**WHAT IS EXPECTED**
Produce a faithful copy of the data, one that leaves out the pictures.

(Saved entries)

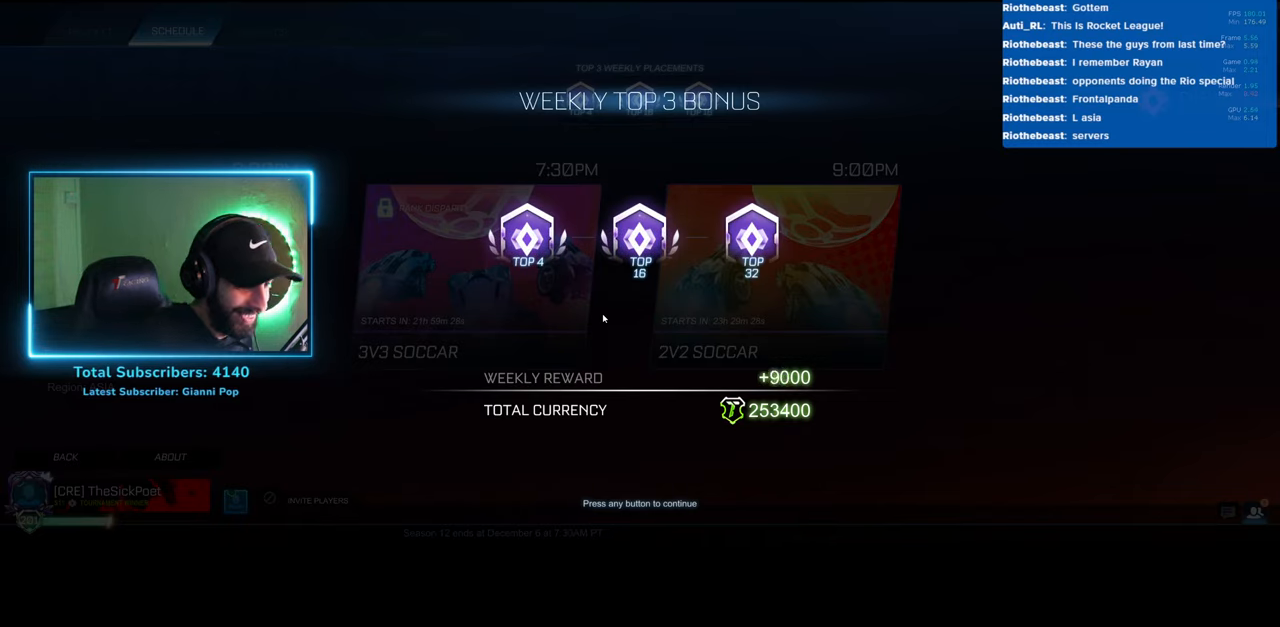
{"keys": [], "mouse": [], "events": []}
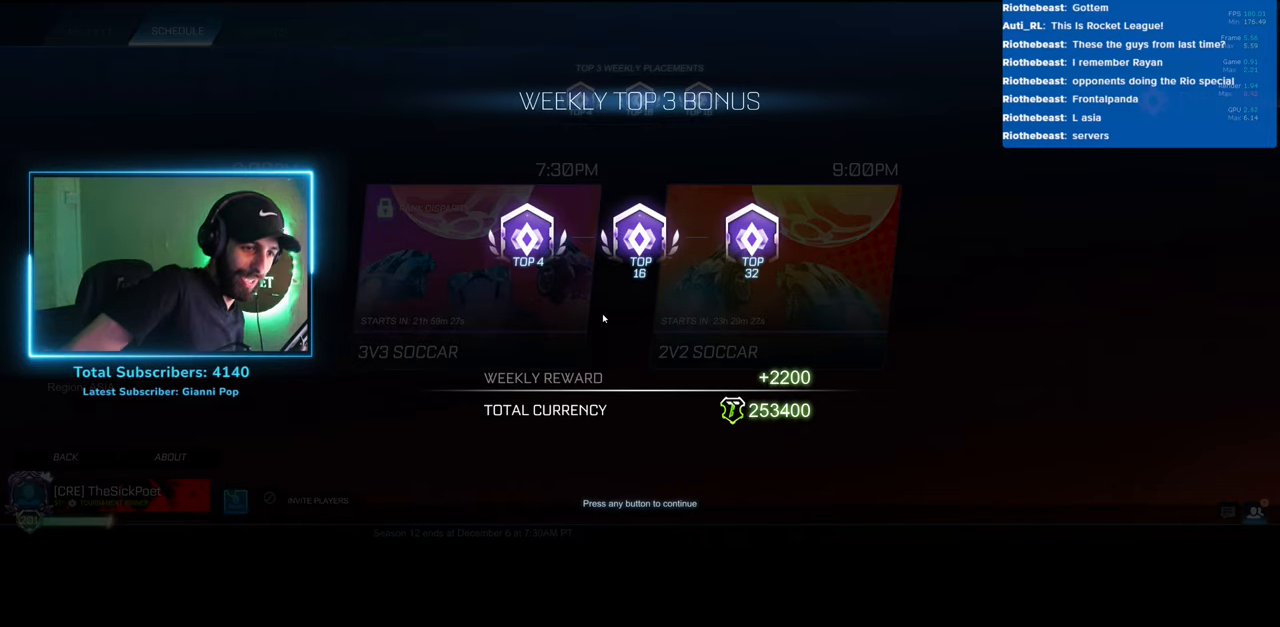
{"keys": [], "mouse": [], "events": []}
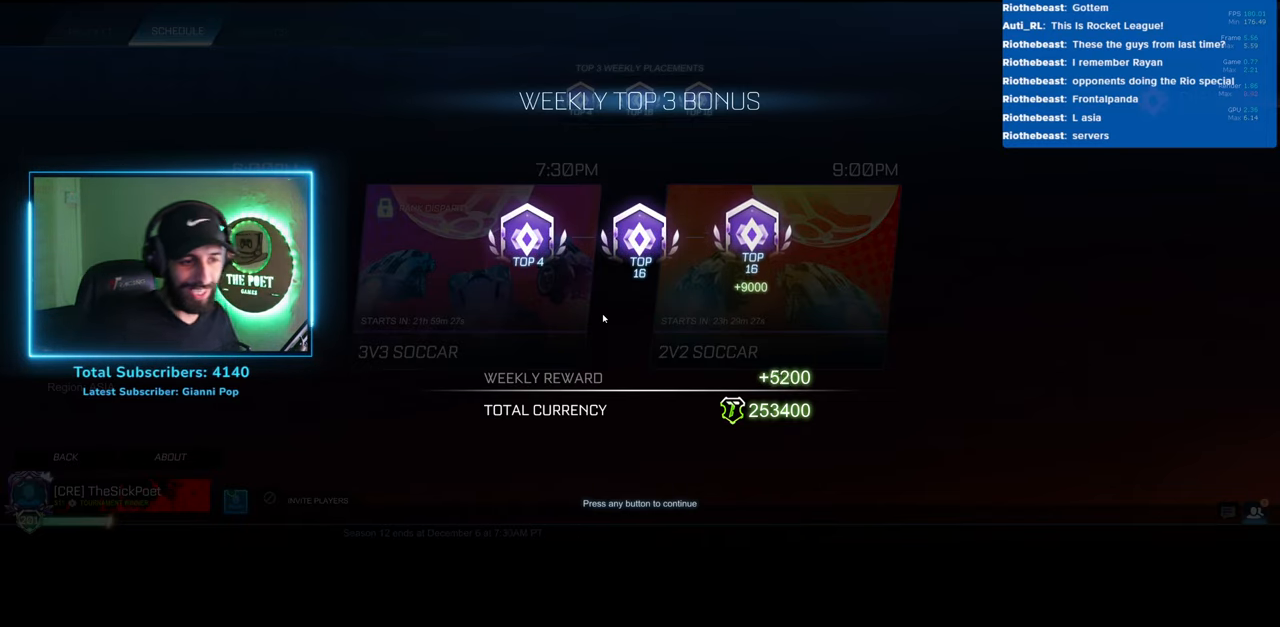
{"keys": [], "mouse": [], "events": [[366, "mouse_left", "down"], [433, "mouse_left", "up"]]}
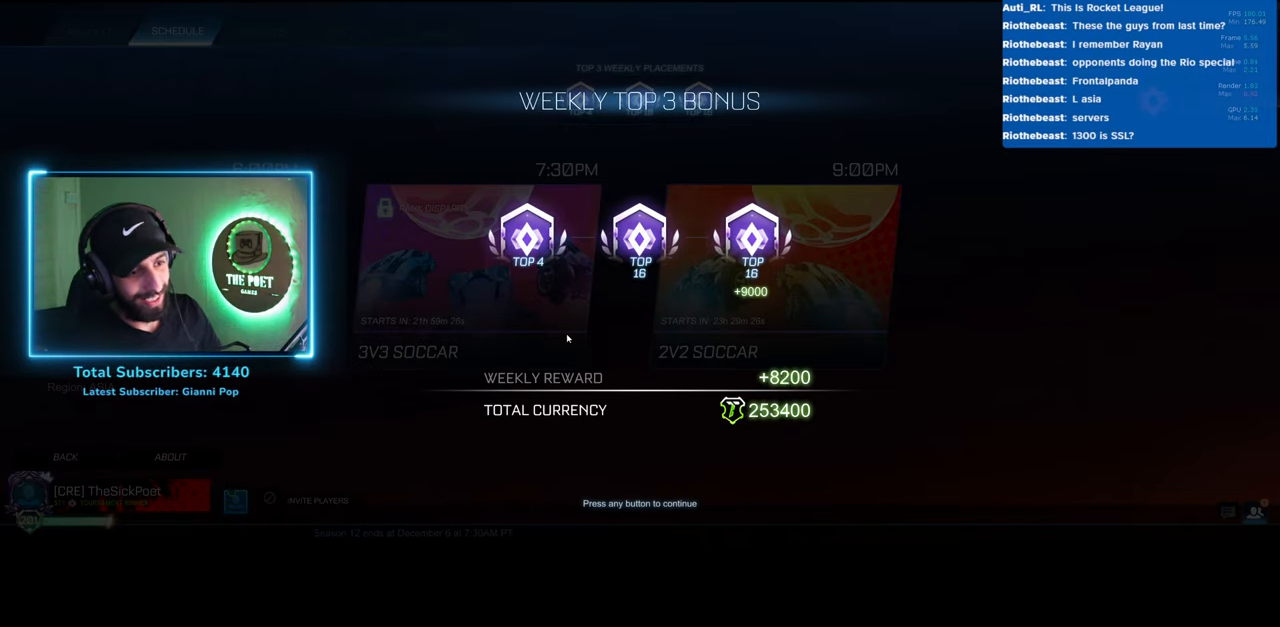
{"keys": [], "mouse": [], "events": []}
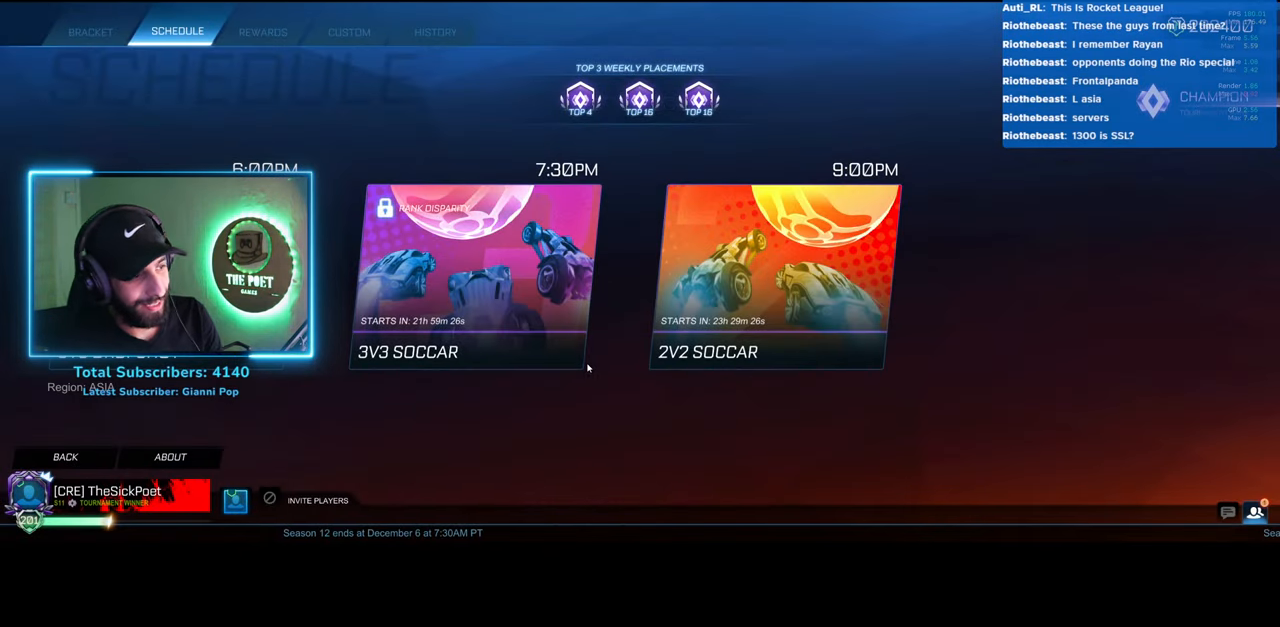
{"keys": [], "mouse": ["left"], "events": [[466, "mouse_left", "down"]]}
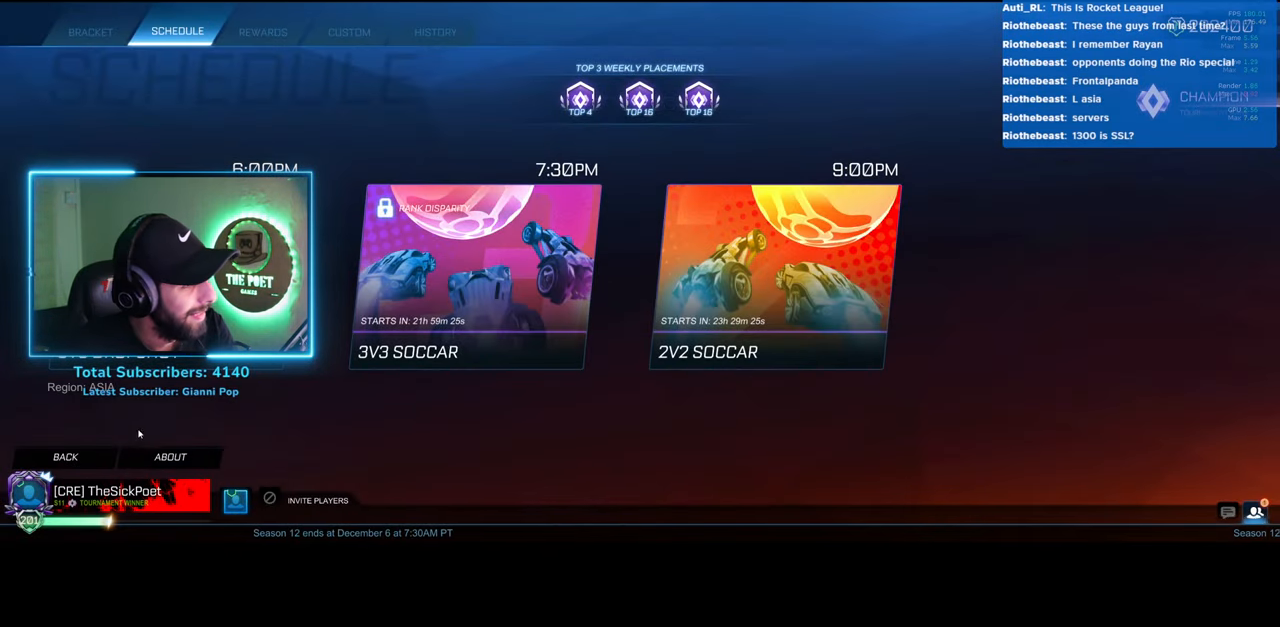
{"keys": [], "mouse": [], "events": [[16, "mouse_left", "up"]]}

**FINISHED EXERCISE**
{"keys": [], "mouse": [], "events": []}
{"keys": [], "mouse": [], "events": []}
{"keys": [], "mouse": [], "events": [[366, "mouse_left", "down"], [433, "mouse_left", "up"]]}
{"keys": [], "mouse": [], "events": []}
{"keys": [], "mouse": ["left"], "events": [[466, "mouse_left", "down"]]}
{"keys": [], "mouse": [], "events": [[16, "mouse_left", "up"]]}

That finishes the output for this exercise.